The scenario, some people literally around me worry about is that our managing director goes to the US for some reason and is detained, as a default judgement forcing us to pay some US$5000 plus various fees has been passed.

Is that a realistic risk?

[quote=“Mr He”]Dear Tigerman,

That was a very good and comprehensive answer.

The scenario, some people literally around me worry about is that our managing director goes to the US for some reason and is detained, as a default judgement forcing us to pay some US$5000 plus various fees has been passed.

Is that a realistic risk?[/quote]

This is a civil matter… not a criminal matter. I don’t see how one of your managers could be “detained”.

You don’t need to call me “dear”… :wink:

Thanks a lot!

If we get the guanxi system back, you are looking at a 4 figure allocation.

Seems that the big problem you have is the sullying of your name in four US states. This, to me, is the real issue you need to address.

Yes, but we can only do that by paying up and hope that they will keep their side of the bargain.

As the 4 states are not bil users of our product, we can establish a good sales network on the coasts, and once we have the name, one pissed off distributor will not mean that much. There’s nothing else we can do, unless we give in.

If I told my boss about your company’s situation, he would laugh himself out of his chair. It seems to me that this U.S. company just doesn’t have a clue. No matter how detailed you were in your emailed proposals, no contract was signed, right? I have seen “email” contracts before; they are very clear about how each party should “sign.” I still don’t know if or when they are legally binding, though, and I’ve never seen them used for anything important, anyway. I’m not a lawyer and I work in HK and the mainland, but I would bet money that this case would be tossed out of a Hong Kong court before the lawyers had a chance to sit down.

If I was trying to set up an import deal with an overseas company, I wouldn’t consider any deal to have been concluded until I had been to see the supplier. I would want to sit down with them, work through the agreement line by line, speculate about what-ifs, and be sure that we have a good relationship so that we can do business.

Things change, suppliers have problems, buyers sometimes have problems. If you have a good relationship and are both committed to doing business together you can try and work things out.
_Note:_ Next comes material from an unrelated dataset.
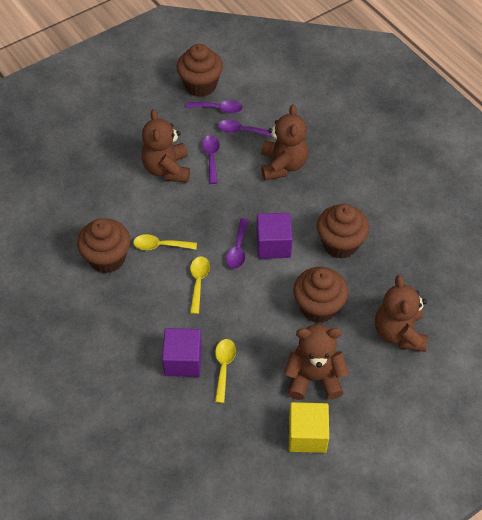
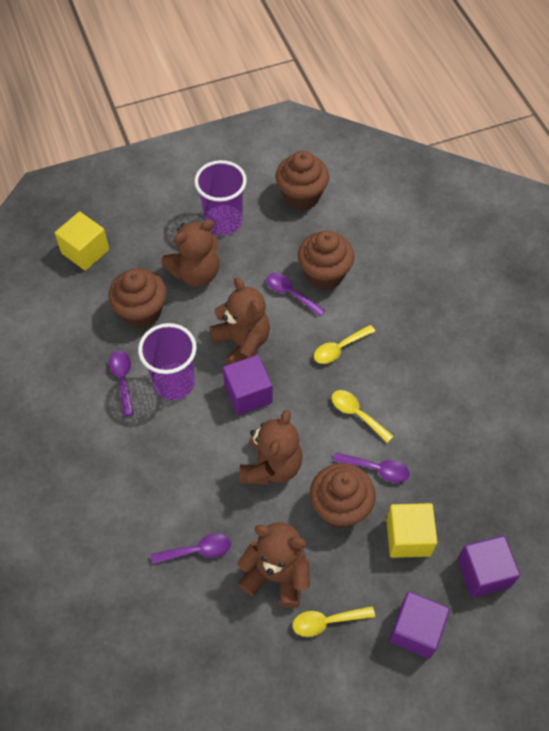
purple cube: 2 -> 3
purple cup: 0 -> 2
yellow cube: 1 -> 2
My motto if a deal ever goes bad is “what can we save?” But saving a deal involves both sides working together, and a good deal is one that benefits everyone.

It sounds to me as if these people don’t consider the relationship in these terms. They want to extract the maximum concessions from you. Not good people to do business with, although the root problem could simply a lack of willingness to trust. Maybe they had bad experiences in the past?
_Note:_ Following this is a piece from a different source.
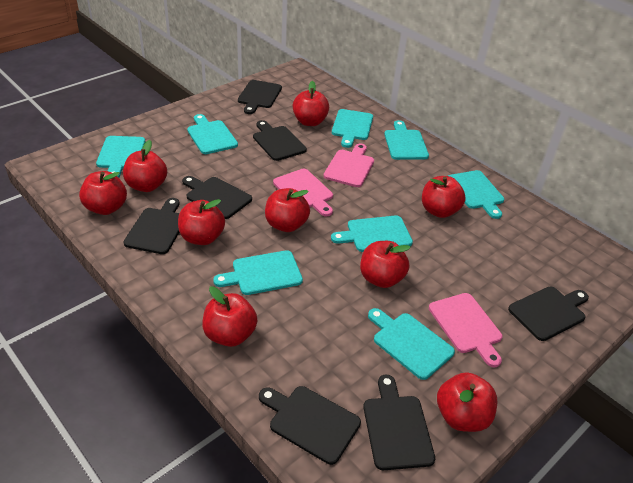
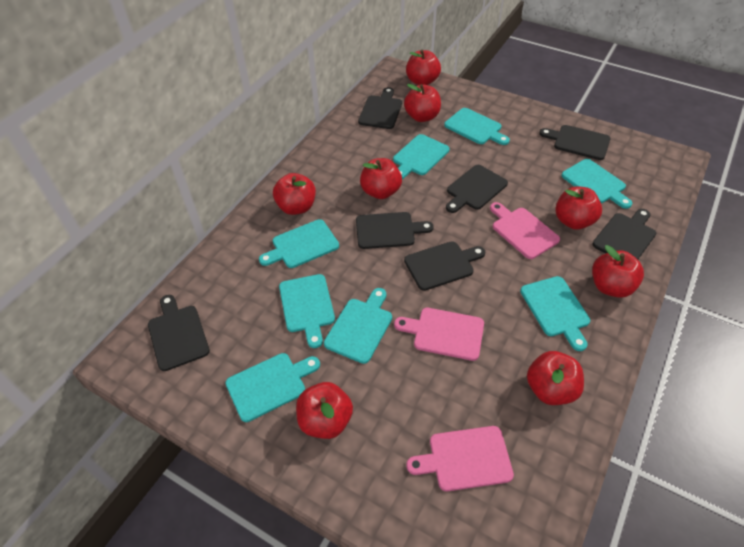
red apple: 9 -> 8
But if they thought the deal had been done then why did anyone have to travel to Taiwan? It’s an unnecessary expense. In my book they came to do the deal, and are upset that they didn’t get it. Threats of legal action are just sour grapes.

I would call them up, be conciliatory, and see if you can salvage anything. If you can make them understand that legal action would be a waste of their money you might be able to get them to do some kind of deal - you offer to do business on terms that allow them to recoup something at your expense. You ‘lose’ in the short term, but gain a customer that you will make money out of in the long term. At least you will have tried, but don’t admit fault. You’re doing this out of a desire to move forward, not to try and pay for mistakes you haven’t made.

If that fails then point out politely that they are just wasting more money by involving lawyers. You’re not at fault, and if they take any action to harm your good name then you have no choice but to protect yourselves. They can bitch in court, but if they do it anywhere else they are risking a libel/slander suit. Wouldn’t life be much easier if we avoided all that and tried to win together, Mr Customer?

You might also want to read a short story by Frederick Forsyth titled ‘Privilege’.